Parameter Type Description
activation_large type[nn.Module], default=nn.ELU Activation class for the large-filter CNN path.
activation_small type[nn.Module], default=nn.ReLU Activation class for the small-filter CNN path.
return_feats bool, default=False If True, return features before the final linear layer.
drop_prob float, default=0.5 Dropout probability applied throughout the network.
bilstm_hidden_size int, default=512 Hidden size of the BiLSTM. The residual FC output dimension is 2 * bilstm_hidden_size to match the concatenated directions.
bilstm_num_layers int, default=2 Number of stacked BiLSTM layers.
small_n_filters_1 int, default=64 First-conv output channels for the small-filter path.
small_n_filters_2 int, default=128 Deep-conv (conv2--conv4) output channels for the small-filter path.
small_first_kernel_size int, default=50 First-conv kernel size for the small path (paper: Fs/2).
small_first_stride int, default=6 First-conv stride for the small path (paper: Fs/16).
small_first_padding int, default=22 First-conv padding for the small path.
small_pool1_kernel_size int, default=8 First max-pool kernel for the small path.
small_pool1_stride int, default=8 First max-pool stride for the small path.
small_pool1_padding int, default=2 First max-pool padding for the small path.
small_deep_kernel_size int, default=8 Deep-conv kernel size for the small path.
small_pool2_kernel_size int, default=4 Second max-pool kernel for the small path.
small_pool2_stride int, default=4 Second max-pool stride for the small path.
small_pool2_padding int, default=1 Second max-pool padding for the small path.
large_n_filters_1 int, default=64 First-conv output channels for the large-filter path.
large_n_filters_2 int, default=128 Deep-conv (conv2--conv4) output channels for the large-filter path.
large_first_kernel_size int, default=400 First-conv kernel size for the large path (paper: 4*Fs).
large_first_stride int, default=50 First-conv stride for the large path (paper: Fs/2).
large_first_padding int, default=175 First-conv padding for the large path.
large_pool1_kernel_size int, default=4 First max-pool kernel for the large path.
large_pool1_stride int, default=4 First max-pool stride for the large path.
large_pool1_padding int, default=0 First max-pool padding for the large path.
large_deep_kernel_size int, default=6 Deep-conv kernel size for the large path.
large_pool2_kernel_size int, default=2 Second max-pool kernel for the large path.
large_pool2_stride int, default=2 Second max-pool stride for the large path.
large_pool2_padding int, default=1 Second max-pool padding for the large path.

References

  1. Supratak, A., Dong, H., Wu, C., & Guo, Y. (2017).
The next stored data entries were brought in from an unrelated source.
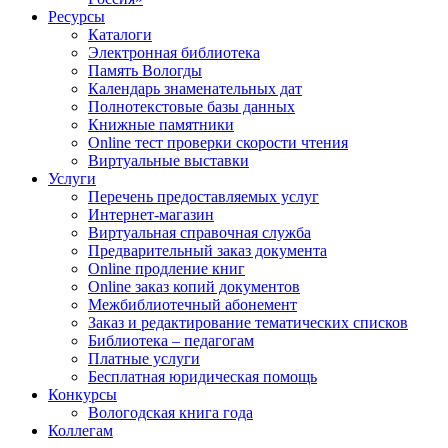
Ресурсы
Каталоги
Электронная библиотека
Память Вологды
Календарь знаменательных дат
Полнотекстовые базы данных
Книжные памятники
Online тест проверки скорости чтения
Виртуальные выставки
Услуги
Перечень предоставляемых услуг
Интернет-магазин
Виртуальная справочная служба
Предварительный заказ документа
Online продление книг
Online заказ копий документов
Межбиблиотечный абонемент
Заказ и редактирование тематических списков
Библиотека – педагогам
Платные услуги
Бесплатная юридическая помощь
Конкурсы
Вологодская книга года
Коллегам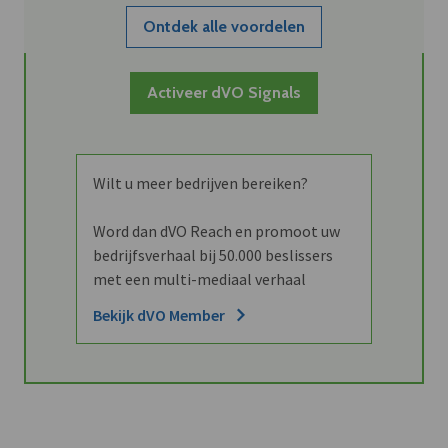
Ontdek alle voordelen
Activeer dVO Signals
Wilt u meer bedrijven bereiken?
Word dan dVO Reach en promoot uw
bedrijfsverhaal bij 50.000 beslissers
met een multi-mediaal verhaal
Bekijk dVO Member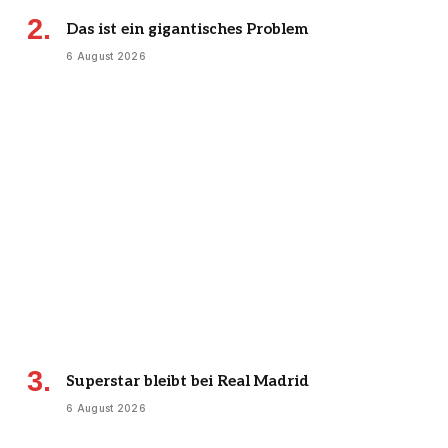
Das ist ein gigantisches Problem
6 August 2026
Superstar bleibt bei Real Madrid
6 August 2026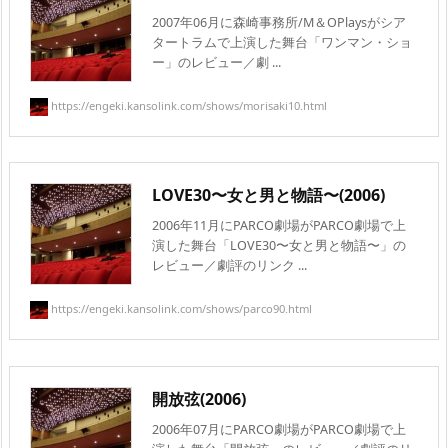
2007年06月に森崎事務所/M＆OPlaysがシア
タートラムで上演した舞台「ワンマン・ショ
ー」のレビュー／劇 ...
https://engeki.kansolink.com/shows/morisaki10.html
LOVE30〜女と男と物語〜(2006)
2006年11月にPARCO劇場がPARCO劇場で上
演した舞台「LOVE30〜女と男と物語〜」の
レビュー／劇評のリンク ...
https://engeki.kansolink.com/shows/parco90.html
開放弦(2006)
2006年07月にPARCO劇場がPARCO劇場で上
DeepSleepNet: A model for automatic sleep stage scoring based on raw single-channel EEG. IEEE Transactions on Neural Systems and Rehabilitation Engineering, 25(11), 1998-2008.

Citation

Cite the original architecture paper (see References above) and braindecode:

@article{aristimunha2025braindecode,
  title   = {Braindecode: a deep learning library for raw electrophysiological data},
  author  = {Aristimunha, Bruno and others},
  journal = {Zenodo},
  year    = {2025},
  doi     = {10.5281/zenodo.17699192},
}

License

BSD-3-Clause for the model code (matching braindecode). Pretraining-derived weights, if you fine-tune from a checkpoint, inherit the licence of that checkpoint and its training corpus.